I didn't really crave them very often. But if there was a picnic or a BBQ I'd hope someone went the classy route and supplied beef hot dogs for the gourmets in the bunch.
A few weeks ago while wandering through Natural Grocers I discovered they had a markdown section. What the Wha? Bargains on vegan foods or organic veggies/fruit? Oh yeah. So now I hit the spots every time and nosh on $2.00 bags of organic peppers, onions, tomatoes, lettuce and 1/2 price non-dairy items that are at the end of shelf life. Happy. Makes me very happy.
So I found a package of vegan hot dogs. I wouldn't have purchased because sometimes faux meat is just kind of a cruel sleight of hand. But back two years ago when & and I went to Portland for VegFest we were given a sample of a chunk of hot dog in a bun and were able to put toppings on it and scarf it down. The dang thing was great. But was this sale package the same brand? At 1/2 price I was willing to risk it. I brought the little hummers home and popped them in the freezer for the right occasion.
I pulled them out because we had white processed non-food buns. (Why does uber processed sometimes just taste so good?) And I had a hankering. And I also had to rearrange some stuff in the freezer because things had gotten out of control.
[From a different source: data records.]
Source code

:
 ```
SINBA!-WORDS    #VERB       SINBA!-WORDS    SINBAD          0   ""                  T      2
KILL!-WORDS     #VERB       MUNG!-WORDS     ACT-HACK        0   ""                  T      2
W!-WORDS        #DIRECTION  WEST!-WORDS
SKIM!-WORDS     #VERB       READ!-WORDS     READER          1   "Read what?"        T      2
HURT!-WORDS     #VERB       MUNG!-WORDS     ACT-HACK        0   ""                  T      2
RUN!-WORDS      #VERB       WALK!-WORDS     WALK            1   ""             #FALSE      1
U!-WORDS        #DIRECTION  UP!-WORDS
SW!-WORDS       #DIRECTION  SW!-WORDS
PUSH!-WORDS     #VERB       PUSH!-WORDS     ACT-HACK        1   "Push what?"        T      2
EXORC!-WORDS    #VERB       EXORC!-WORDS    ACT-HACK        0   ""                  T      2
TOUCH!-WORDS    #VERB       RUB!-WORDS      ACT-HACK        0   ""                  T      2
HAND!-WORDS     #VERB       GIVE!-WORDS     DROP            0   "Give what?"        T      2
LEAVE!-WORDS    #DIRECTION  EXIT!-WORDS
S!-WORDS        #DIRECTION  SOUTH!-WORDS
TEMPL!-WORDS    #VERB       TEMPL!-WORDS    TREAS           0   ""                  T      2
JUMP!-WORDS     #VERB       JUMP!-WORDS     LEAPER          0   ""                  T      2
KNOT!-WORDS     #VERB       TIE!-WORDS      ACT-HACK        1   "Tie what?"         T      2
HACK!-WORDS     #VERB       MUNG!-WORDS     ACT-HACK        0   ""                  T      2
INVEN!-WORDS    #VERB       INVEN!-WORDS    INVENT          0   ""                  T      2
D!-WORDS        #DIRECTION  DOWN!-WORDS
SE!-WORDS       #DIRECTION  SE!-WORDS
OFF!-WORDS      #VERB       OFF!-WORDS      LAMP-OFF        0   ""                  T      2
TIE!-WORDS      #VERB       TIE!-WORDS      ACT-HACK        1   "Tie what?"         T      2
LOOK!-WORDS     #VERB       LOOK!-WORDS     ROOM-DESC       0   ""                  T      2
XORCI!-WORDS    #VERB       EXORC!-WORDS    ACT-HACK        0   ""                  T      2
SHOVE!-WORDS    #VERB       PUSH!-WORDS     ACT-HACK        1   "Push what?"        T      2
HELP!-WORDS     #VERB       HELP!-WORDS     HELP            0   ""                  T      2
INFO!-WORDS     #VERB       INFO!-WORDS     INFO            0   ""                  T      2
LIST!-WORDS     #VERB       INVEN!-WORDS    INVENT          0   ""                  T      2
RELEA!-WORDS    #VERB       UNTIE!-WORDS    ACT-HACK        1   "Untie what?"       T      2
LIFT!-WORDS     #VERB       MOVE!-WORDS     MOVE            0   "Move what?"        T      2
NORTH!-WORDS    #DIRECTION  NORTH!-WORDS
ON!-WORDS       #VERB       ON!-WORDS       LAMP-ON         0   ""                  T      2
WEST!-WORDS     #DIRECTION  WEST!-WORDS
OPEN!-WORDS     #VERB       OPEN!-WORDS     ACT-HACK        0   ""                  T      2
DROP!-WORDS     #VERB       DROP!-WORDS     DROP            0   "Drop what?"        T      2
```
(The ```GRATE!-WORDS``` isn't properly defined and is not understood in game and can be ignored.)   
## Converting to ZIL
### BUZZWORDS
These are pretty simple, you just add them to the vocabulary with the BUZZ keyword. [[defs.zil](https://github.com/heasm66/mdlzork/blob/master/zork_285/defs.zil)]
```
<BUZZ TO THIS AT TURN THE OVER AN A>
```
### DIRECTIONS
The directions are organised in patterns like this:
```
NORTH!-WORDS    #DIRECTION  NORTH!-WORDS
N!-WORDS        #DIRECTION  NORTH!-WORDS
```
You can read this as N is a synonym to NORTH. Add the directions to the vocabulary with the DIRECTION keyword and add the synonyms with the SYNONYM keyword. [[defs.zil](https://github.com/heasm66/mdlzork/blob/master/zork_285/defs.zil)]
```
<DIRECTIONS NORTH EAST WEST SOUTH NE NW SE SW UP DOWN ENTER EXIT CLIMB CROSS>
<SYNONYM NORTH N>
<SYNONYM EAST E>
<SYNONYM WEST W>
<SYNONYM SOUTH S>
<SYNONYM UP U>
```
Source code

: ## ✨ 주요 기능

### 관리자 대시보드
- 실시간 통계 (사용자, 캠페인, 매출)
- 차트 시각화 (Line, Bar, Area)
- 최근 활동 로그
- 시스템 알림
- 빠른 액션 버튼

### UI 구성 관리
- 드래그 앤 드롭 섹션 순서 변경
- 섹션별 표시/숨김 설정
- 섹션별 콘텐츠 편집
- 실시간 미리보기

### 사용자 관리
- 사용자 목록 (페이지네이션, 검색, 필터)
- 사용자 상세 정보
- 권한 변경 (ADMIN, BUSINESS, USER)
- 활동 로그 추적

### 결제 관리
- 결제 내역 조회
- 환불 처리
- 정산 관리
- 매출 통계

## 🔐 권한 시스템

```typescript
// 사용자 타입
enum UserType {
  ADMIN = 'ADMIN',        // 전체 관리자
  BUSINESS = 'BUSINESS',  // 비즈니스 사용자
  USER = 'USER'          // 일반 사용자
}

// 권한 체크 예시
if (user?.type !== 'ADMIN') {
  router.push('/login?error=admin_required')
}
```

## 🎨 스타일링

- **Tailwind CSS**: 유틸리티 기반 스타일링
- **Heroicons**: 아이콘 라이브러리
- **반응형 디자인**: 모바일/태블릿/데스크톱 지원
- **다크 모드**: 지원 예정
I won't tell you the details...but let's just say I need to check my freezer before going to Trader Joe's. There are apparently items there that convince me that they NEED to go home with me on EVERY trip. But I digress....
My cast iron griddle has a smooth side and a grill side (is that proper? Would it be corrugated? Because that's what it feels like it should be...whatever, we will call it grill -- it leaves little bumpy sear marks on whatever you cook on it.) So I grilled them up. And slapped them on the buns and squirted mine with mustard and spooned on dill relish (organic, of course, ha ha). This is my perfect hot dog scenario.
And. It was stinking delicious! Seriously. Rob looked at the little flesh colored, striped tubes on the griddle and raised an eyebrow. "Vegan hot dogs." I said. He picked one up and gingerly took a bite. (without any frills and toppers) He chewed. And put them on his plate. And ate them.
Can I recommend these? Seriously, yes. You have an itch to scratch and only a hot dog will do? ... I don't think you'll be disappointed. On a side note, I took a picture of the back of the package. They aren't as trashy as one would think. Non-GMO soy, 13 grams of protein and 100 calories.